Excerpted records START
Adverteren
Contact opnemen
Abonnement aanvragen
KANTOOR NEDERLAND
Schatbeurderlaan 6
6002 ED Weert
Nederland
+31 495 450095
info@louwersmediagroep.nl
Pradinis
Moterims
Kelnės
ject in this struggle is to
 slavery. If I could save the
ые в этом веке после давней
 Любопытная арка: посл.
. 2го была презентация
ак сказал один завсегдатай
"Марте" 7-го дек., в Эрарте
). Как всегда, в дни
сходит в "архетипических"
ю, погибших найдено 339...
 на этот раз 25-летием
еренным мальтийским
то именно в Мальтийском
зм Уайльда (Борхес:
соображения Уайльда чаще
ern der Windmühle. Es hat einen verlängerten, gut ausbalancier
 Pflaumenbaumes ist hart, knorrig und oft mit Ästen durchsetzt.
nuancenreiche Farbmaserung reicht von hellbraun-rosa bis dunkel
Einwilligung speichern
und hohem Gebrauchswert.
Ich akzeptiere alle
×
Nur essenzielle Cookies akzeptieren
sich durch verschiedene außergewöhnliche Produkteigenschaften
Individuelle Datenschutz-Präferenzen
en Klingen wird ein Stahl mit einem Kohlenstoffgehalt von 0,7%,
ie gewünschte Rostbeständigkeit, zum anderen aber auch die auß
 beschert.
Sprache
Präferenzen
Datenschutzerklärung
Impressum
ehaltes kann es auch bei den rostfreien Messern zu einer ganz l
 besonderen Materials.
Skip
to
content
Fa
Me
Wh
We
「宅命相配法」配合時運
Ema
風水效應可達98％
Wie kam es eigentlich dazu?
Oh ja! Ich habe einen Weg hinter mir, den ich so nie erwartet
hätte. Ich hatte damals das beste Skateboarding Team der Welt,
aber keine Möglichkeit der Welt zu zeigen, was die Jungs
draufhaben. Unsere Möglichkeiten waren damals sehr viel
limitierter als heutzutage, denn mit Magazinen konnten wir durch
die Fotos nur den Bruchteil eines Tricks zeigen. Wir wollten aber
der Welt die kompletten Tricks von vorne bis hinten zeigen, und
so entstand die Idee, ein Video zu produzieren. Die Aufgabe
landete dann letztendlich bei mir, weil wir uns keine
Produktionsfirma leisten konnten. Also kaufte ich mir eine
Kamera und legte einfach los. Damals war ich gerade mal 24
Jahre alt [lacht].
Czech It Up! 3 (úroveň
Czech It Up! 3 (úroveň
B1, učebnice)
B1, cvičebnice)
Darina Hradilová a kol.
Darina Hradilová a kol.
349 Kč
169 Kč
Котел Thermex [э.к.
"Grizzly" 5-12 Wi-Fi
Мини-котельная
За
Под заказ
Excerpted records END
Return every line from the records above that holds the word "konnten".

§ **Answer below**
limitierter als heutzutage, denn mit Magazinen konnten wir durch
Produktionsfirma leisten konnten. Also kaufte ich mir eine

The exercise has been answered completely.